Does shifting costs to those more conscientious sound like a great plan for national unity? How do you feel when your co-workers play hookey, sleep in, and write bad code? Do you think those folks deserve the same promotion opportunities you do? Do you think that any society that punishes achievers is one that is set up for success?
Let's discuss facts and not opinions. Show me the costs for insurance and where the subsidies end and tell me if you think it sounds like a good deal to you in a county where the property taxes for a small condo run about $25K per year.
Then they're not insurance companies any more.

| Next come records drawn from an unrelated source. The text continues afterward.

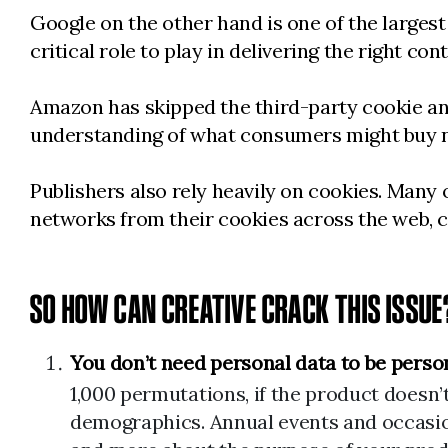
Google on the other hand is one of the largest 
critical role to play in delivering the right con
Amazon has skipped the third-party cookie and 
understanding of what consumers might buy 
Publishers also rely heavily on cookies. Many
networks from their cookies across the web, c
SO HOW CAN CREATIVE CRACK THIS ISSUE
You don’t need personal data to be perso
1,000 permutations, if the product doesn’
demographics. Annual events and occasion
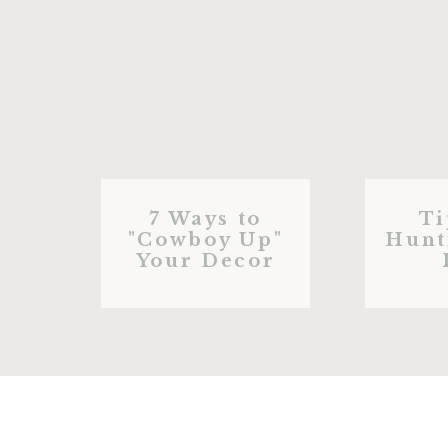
7 Ways to
Ti
"Cowboy Up"
Hunt
Your Decor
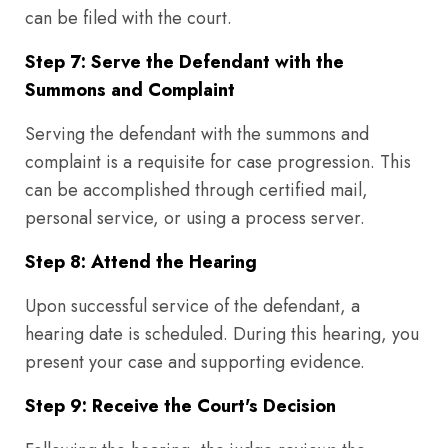
can be filed with the court.
Step 7: Serve the Defendant with the
Summons and Complaint
Serving the defendant with the summons and
complaint is a requisite for case progression. This
can be accomplished through certified mail,
personal service, or using a process server.
Step 8: Attend the Hearing
Upon successful service of the defendant, a
hearing date is scheduled. During this hearing, you
present your case and supporting evidence.
Step 9: Receive the Court's Decision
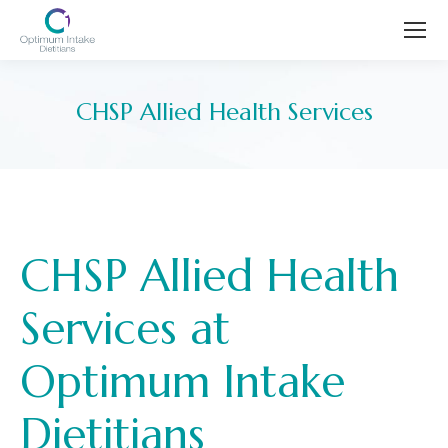
CHSP Allied Health Services
You are here:
CHSP Allied Health
Services at
Optimum Intake
Dietitians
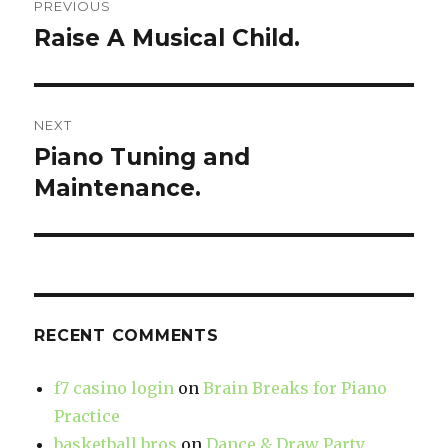
PREVIOUS
navigation
Raise A Musical Child.
Previous
post:
NEXT
Piano Tuning and
Next
Maintenance.
post:
RECENT COMMENTS
f7 casino login
on
Brain Breaks for Piano
Practice
basketball bros
on
Dance & Draw Party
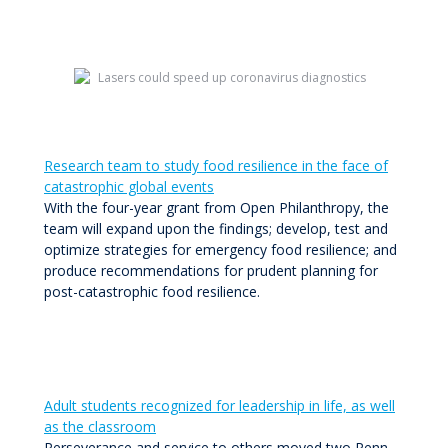
Research team to study food resilience in the face of
catastrophic global events
With the four-year grant from Open Philanthropy, the
team will expand upon the findings; develop, test and
optimize strategies for emergency food resilience; and
produce recommendations for prudent planning for
post-catastrophic food resilience.
Adult students recognized for leadership in life, as well
as the classroom
Perseverance and service to others moved two Penn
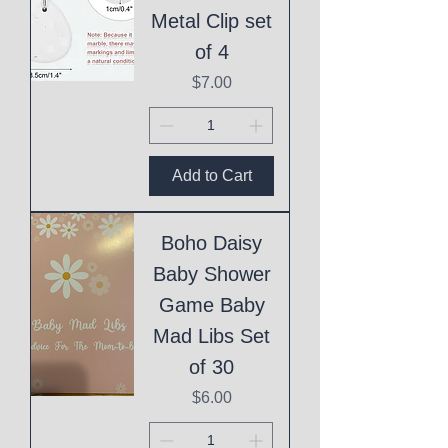
Metal Clip set
of 4
Price
$7.00
Add to Cart
Boho Daisy
Baby Shower
Game Baby
Mad Libs Set
of 30
Price
$6.00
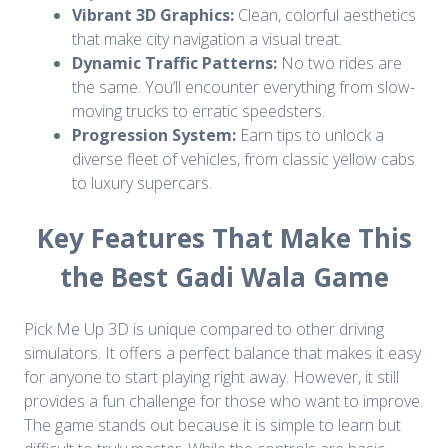
Vibrant 3D Graphics:
Clean, colorful aesthetics
that make city navigation a visual treat.
Dynamic Traffic Patterns:
No two rides are
the same. You’ll encounter everything from slow-
moving trucks to erratic speedsters.
Progression System:
Earn tips to unlock a
diverse fleet of vehicles, from classic yellow cabs
to luxury supercars.
Key Features That Make This
the Best Gadi Wala Game
Pick Me Up 3D is unique compared to other driving
simulators. It offers a perfect balance that makes it easy
for anyone to start playing right away. However, it still
provides a fun challenge for those who want to improve.
The game stands out because it is simple to learn but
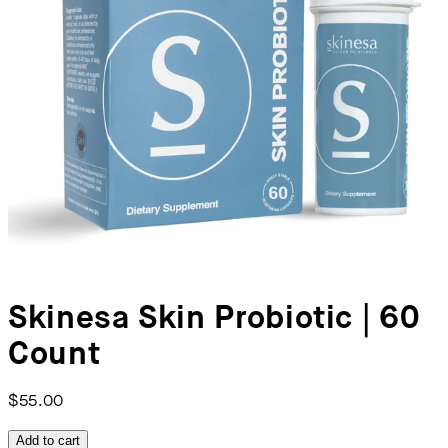
Skinesa Skin Probiotic | 60
Count
$55.00
Add to cart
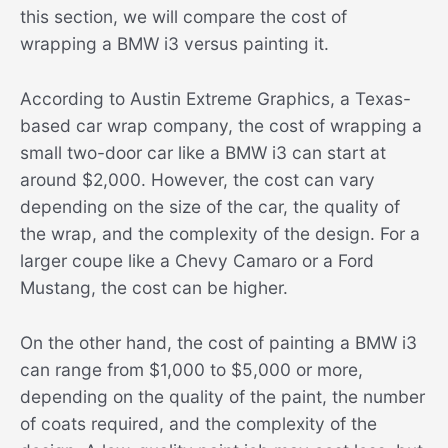
this section, we will compare the cost of
wrapping a BMW i3 versus painting it.
According to Austin Extreme Graphics, a Texas-
based car wrap company, the cost of wrapping a
small two-door car like a BMW i3 can start at
around $2,000. However, the cost can vary
depending on the size of the car, the quality of
the wrap, and the complexity of the design. For a
larger coupe like a Chevy Camaro or a Ford
Mustang, the cost can be higher.
On the other hand, the cost of painting a BMW i3
can range from $1,000 to $5,000 or more,
depending on the quality of the paint, the number
of coats required, and the complexity of the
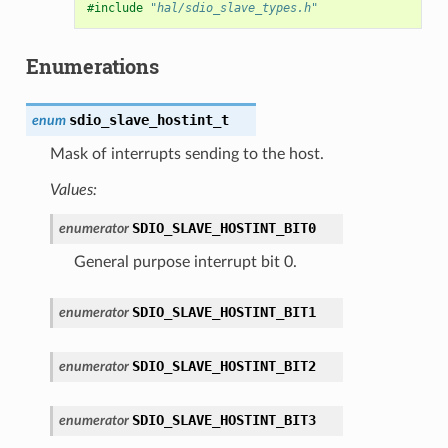
#include
"hal/sdio_slave_types.h"
Enumerations
sdio_slave_hostint_t
enum
Mask of interrupts sending to the host.
Values:
SDIO_SLAVE_HOSTINT_BIT0
enumerator
General purpose interrupt bit 0.
SDIO_SLAVE_HOSTINT_BIT1
enumerator
SDIO_SLAVE_HOSTINT_BIT2
enumerator
SDIO_SLAVE_HOSTINT_BIT3
enumerator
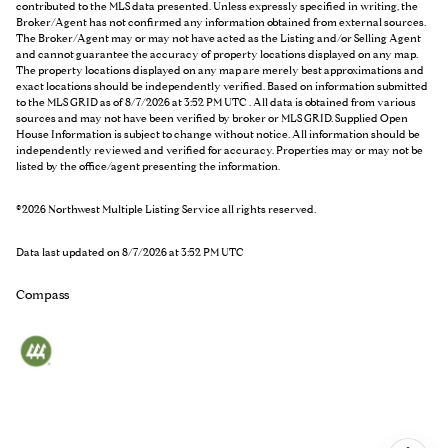
contributed to the MLS data presented. Unless expressly specified in writing, the
Broker/Agent has not confirmed any information obtained from external sources.
The Broker/Agent may or may not have acted as the Listing and/or Selling Agent
and cannot guarantee the accuracy of property locations displayed on any map.
The property locations displayed on any map are merely best approximations and
exact locations should be independently verified.
Based on information submitted
to the MLS GRID as of
8/7/2026 at 3:52 PM UTC
. All data is obtained from various
sources and may not have been verified by broker or MLS GRID. Supplied Open
House Information is subject to change without notice. All information should be
independently reviewed and verified for accuracy. Properties may or may not be
listed by the office/agent presenting the information.
©2026 Northwest Multiple Listing Service all rights reserved.
Data last updated on
8/7/2026 at 3:52 PM UTC
Compass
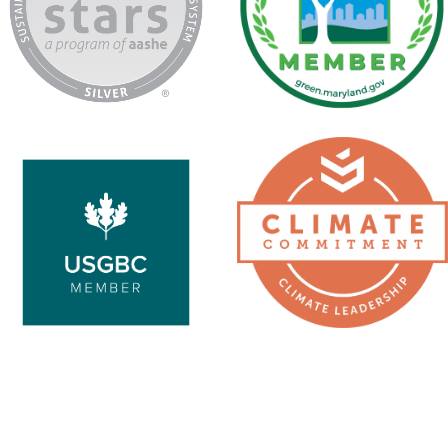
USGBC
Second
Nature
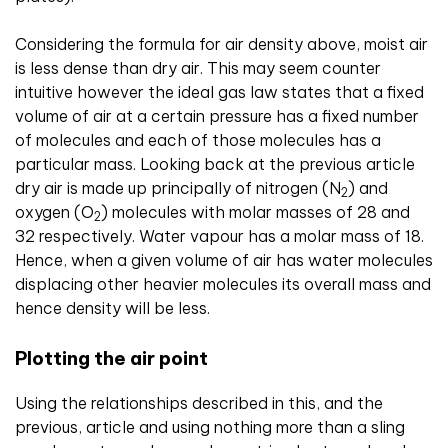
Considering the formula for air density above, moist air
is less dense than dry air. This may seem counter
intuitive however the ideal gas law states that a fixed
volume of air at a certain pressure has a fixed number
of molecules and each of those molecules has a
particular mass. Looking back at the previous article
dry air is made up principally of nitrogen (N
) and
2
oxygen (O
) molecules with molar masses of 28 and
2
32 respectively. Water vapour has a molar mass of 18.
Hence, when a given volume of air has water molecules
displacing other heavier molecules its overall mass and
hence density will be less.
Plotting the air point
Using the relationships described in this, and the
previous, article and using nothing more than a sling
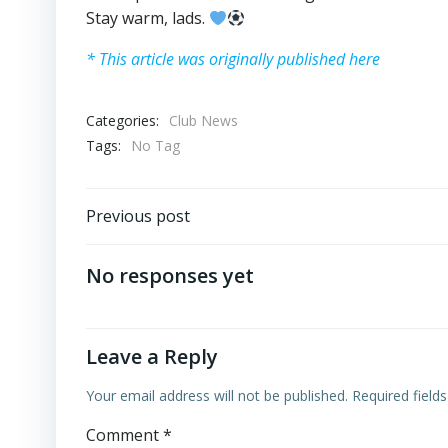
Stay warm, lads.
* This article was originally published here
Categories:
Club News
Tags:
No Tag
Post
Previous post
navigation
No responses yet
Leave a Reply
Your email address will not be published.
Required field
Comment
*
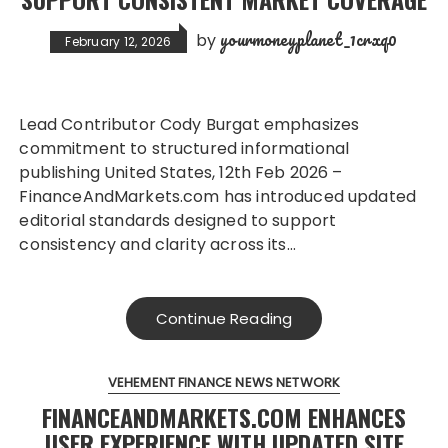
yourmoneyplanet_1crxq0
by
February 12, 2026
Lead Contributor Cody Burgat emphasizes
commitment to structured informational
publishing United States, 12th Feb 2026 –
FinanceAndMarkets.com has introduced updated
editorial standards designed to support
consistency and clarity across its…
Continue Reading
VEHEMENT FINANCE NEWS NETWORK
FINANCEANDMARKETS.COM ENHANCES
USER EXPERIENCE WITH UPDATED SITE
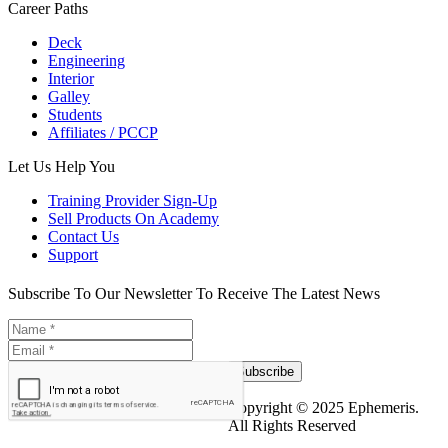
Career Paths
Deck
Engineering
Interior
Galley
Students
Affiliates / PCCP
Let Us Help You
Training Provider Sign-Up
Sell Products On Academy
Contact Us
Support
Subscribe To Our Newsletter To Receive The Latest News
Subscribe
Copyright © 2025 Ephemeris.
All Rights Reserved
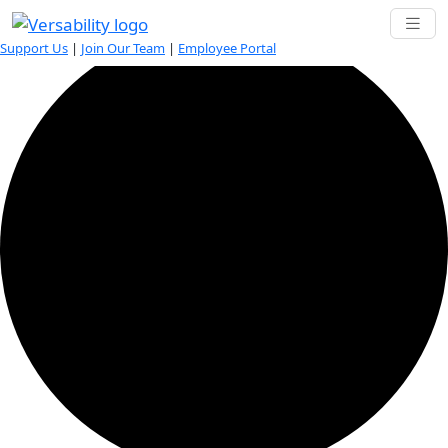
0 events found.
Support Us
|
Join Our Team
|
Employee Portal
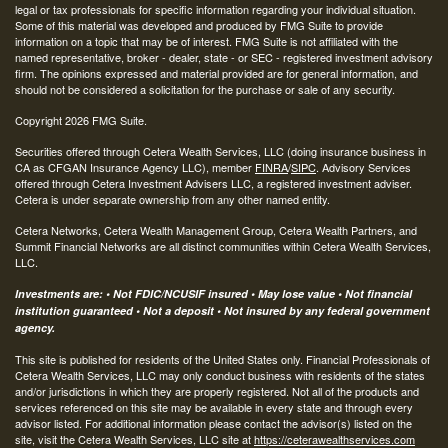
legal or tax professionals for specific information regarding your individual situation.
Some of this material was developed and produced by FMG Suite to provide
information on a topic that may be of interest. FMG Suite is not affiliated with the
named representative, broker - dealer, state - or SEC - registered investment advisory
firm. The opinions expressed and material provided are for general information, and
should not be considered a solicitation for the purchase or sale of any security.
Copyright 2026 FMG Suite.
Securities offered through Cetera Wealth Services, LLC (doing insurance business in
CA as CFGAN Insurance Agency LLC), member
FINRA
/
SIPC
. Advisory Services
offered through Cetera Investment Advisers LLC, a registered investment adviser.
Cetera is under separate ownership from any other named entity.
Cetera Networks, Cetera Wealth Management Group, Cetera Wealth Partners, and
Summit Financial Networks are all distinct communities within Cetera Wealth Services,
LLC.
Investments are: • Not FDIC/NCUSIF insured • May lose value • Not financial
institution guaranteed • Not a deposit • Not insured by any federal government
agency.
This site is published for residents of the United States only. Financial Professionals of
Cetera Wealth Services, LLC may only conduct business with residents of the states
and/or jurisdictions in which they are properly registered. Not all of the products and
services referenced on this site may be available in every state and through every
advisor listed. For additional information please contact the advisor(s) listed on the
site, visit the Cetera Wealth Services, LLC site at
https://ceterawealthservices.com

Yes this is what both sides of the aisles won't admit. You can't have 20% of the people use 80% of the services and make things fair without forcing the users to eat the costs.
Same things with:
1. The US (like most Western countries) has a huge post WWII baby boom now approaching old age. The younger generations will have to pay for this.
2. The US refuses to allow chronically sick and dying patients to let death takes it course, managed only with pain killers. Instead, vast amounts of money (some say 80% - there's that number again) are spent on the last year of a person's life carrying out procedures that only prolong a few more painful months, with no chance for recovery.
The costs could be reduced by taking away some of the huge profits of the medical and pharmaceutical industries. But in the end, there will need to be societal changes.